The Rev. Sonny D. Thomas spends an awful lot of his time thinking and writing about homosexuality. In 2009 he railed against the then pending federal hate crime legislation that would protect gay and lesbian Americans. The centerpiece of his argument was that homosexuality is a matter of “will” and people choose to be homosexual and, therefore, didn’t need protection. That’s hogwash; people are born either straight or gay. At the time, I challenged Thomas to offer proof and write about the thought-process he went through when he weighed the pros and cons of choosing to be straight. He never responded.
Now, in his latest letter, the Rev. Thomas is back cajoling “all professing Christians in Ashe County” to vote “yes” on Amendment One (the so called defining marriage amendment). His rationale is clear, he fears the possibility that same-sex couples might one day be legally entitled to marry in the state of North Carolina.
Of course Thomas’ only focus is on the homosexual aspects of the legislation. If approved, the state’s constitution would be amended to deny marriage between same-sex couples. However, what Thomas failed to tell readers is that civil unions between same-sex couples would also be prohibited and domestic partnerships between couples of the opposite sex would also not be legally recognized. According to 2010 census data, there were 223,000 North Carolina couples in domestic partnerships and only 12 percent of those were same-sex couples.

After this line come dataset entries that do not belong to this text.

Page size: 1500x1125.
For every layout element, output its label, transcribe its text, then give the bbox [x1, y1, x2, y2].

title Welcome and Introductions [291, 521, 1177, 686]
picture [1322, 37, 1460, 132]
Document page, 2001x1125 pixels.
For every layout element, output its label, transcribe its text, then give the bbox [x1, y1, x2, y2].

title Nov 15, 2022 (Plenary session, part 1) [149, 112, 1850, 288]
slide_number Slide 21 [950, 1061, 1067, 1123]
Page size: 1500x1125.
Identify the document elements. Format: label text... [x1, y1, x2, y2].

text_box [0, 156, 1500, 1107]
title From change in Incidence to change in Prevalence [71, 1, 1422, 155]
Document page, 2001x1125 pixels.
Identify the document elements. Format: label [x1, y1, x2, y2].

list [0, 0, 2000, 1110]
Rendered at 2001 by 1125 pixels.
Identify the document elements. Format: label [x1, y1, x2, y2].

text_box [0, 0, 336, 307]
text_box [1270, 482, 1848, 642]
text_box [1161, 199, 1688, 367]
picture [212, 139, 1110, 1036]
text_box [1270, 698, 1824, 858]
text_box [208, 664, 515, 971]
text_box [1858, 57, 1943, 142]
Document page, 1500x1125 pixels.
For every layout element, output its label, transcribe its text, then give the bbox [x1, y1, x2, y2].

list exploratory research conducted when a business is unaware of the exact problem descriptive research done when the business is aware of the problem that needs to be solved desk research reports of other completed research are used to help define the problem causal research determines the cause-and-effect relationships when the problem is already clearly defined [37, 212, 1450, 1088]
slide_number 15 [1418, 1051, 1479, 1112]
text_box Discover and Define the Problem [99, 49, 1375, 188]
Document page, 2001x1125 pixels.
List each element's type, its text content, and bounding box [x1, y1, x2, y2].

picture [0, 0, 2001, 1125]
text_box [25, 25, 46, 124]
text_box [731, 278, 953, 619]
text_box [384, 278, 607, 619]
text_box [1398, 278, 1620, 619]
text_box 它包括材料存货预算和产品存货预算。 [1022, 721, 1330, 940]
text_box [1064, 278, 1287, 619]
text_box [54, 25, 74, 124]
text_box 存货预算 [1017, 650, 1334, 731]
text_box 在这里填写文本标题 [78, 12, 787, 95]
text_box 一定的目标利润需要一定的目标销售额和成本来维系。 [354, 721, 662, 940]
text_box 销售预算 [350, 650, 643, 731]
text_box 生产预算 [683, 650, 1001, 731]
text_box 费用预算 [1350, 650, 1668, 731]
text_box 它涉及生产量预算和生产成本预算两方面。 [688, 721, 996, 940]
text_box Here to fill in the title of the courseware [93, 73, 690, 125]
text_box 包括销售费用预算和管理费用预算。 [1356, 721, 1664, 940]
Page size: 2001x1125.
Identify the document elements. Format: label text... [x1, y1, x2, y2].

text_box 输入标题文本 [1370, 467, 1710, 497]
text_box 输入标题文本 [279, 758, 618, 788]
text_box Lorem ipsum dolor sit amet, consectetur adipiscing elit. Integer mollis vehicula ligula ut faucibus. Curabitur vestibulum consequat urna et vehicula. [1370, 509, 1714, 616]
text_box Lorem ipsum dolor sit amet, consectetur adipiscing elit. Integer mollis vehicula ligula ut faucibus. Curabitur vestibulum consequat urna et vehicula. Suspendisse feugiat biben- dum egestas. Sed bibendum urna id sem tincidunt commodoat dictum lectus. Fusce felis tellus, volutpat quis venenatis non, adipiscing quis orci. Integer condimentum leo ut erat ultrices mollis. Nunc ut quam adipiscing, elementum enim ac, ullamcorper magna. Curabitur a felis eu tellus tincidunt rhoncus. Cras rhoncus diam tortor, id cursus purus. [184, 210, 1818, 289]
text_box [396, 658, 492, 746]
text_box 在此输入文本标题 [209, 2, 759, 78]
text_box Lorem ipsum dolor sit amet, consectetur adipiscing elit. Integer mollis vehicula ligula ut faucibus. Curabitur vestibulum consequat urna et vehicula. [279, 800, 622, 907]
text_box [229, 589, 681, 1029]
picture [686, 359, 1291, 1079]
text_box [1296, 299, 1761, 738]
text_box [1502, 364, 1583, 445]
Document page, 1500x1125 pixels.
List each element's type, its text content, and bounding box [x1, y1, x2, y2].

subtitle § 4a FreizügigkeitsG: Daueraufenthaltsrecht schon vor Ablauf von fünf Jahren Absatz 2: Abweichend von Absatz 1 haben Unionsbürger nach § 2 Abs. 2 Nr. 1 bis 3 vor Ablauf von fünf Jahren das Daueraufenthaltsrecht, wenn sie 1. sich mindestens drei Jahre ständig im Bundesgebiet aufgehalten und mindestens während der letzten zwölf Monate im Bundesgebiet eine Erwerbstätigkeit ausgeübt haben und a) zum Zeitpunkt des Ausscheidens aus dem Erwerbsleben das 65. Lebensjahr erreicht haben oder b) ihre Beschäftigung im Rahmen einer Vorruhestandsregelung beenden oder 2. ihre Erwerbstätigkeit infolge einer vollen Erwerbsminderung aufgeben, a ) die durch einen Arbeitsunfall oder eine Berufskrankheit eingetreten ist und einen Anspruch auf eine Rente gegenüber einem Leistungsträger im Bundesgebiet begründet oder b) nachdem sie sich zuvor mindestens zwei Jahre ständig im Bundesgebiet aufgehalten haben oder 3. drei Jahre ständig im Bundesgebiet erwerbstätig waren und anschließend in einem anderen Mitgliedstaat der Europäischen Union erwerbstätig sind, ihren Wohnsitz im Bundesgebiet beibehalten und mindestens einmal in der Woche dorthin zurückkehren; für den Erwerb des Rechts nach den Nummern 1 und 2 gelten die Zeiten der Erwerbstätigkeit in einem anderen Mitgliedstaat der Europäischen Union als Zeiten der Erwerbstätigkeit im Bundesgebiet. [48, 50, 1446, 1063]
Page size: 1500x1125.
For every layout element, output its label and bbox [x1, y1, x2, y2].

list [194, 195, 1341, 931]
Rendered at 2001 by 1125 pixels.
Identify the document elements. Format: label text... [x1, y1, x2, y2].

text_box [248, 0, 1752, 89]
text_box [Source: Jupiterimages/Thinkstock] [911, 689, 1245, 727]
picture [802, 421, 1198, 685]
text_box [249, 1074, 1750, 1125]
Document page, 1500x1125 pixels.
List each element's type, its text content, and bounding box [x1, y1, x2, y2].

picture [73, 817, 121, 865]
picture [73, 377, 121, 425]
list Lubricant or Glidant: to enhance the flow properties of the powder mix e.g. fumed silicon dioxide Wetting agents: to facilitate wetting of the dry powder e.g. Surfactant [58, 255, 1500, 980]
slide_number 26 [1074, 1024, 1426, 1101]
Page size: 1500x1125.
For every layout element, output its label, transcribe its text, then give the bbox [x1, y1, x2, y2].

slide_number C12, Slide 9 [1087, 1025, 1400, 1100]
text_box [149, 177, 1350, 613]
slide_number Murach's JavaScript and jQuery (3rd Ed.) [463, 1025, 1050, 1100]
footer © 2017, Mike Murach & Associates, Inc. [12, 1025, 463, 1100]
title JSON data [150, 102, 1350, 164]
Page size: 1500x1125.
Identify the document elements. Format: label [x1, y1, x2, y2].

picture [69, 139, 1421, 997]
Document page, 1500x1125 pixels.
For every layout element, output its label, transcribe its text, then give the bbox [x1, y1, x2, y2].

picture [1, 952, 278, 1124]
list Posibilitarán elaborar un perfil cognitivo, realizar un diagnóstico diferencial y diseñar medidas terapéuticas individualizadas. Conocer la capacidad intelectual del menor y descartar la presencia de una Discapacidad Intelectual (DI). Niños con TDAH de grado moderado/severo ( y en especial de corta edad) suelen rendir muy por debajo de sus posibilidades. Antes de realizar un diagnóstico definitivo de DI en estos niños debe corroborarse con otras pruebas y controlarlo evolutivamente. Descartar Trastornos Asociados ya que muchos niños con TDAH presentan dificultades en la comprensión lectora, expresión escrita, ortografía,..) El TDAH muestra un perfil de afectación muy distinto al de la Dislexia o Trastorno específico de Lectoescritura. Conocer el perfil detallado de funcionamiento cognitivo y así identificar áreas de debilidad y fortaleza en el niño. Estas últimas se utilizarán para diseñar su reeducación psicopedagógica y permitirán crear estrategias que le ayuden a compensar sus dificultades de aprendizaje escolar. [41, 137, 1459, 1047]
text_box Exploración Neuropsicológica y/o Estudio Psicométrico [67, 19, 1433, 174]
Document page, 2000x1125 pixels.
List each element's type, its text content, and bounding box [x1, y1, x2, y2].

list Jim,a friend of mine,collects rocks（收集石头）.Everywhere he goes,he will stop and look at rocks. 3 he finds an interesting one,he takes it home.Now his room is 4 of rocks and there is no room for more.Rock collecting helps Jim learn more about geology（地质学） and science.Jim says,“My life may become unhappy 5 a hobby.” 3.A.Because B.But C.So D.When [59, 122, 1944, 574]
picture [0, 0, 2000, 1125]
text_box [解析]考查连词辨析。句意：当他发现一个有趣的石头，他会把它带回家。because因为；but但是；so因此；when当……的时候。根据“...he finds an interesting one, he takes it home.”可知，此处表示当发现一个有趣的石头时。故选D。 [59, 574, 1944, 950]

Why is Thomas so fearful of homosexuality? How does it harm him? What difference does it make if two people who love each other want to get married; even if they are the same sex? I’m a heterosexual man and I have no fear of same-sex couples marrying. Why shouldn’t they have access to the same marriage benefits and public acknowledgment enjoyed by heterosexual couples? To deny them this right, as Thomas advocates, is blatant unconstitutional discrimination.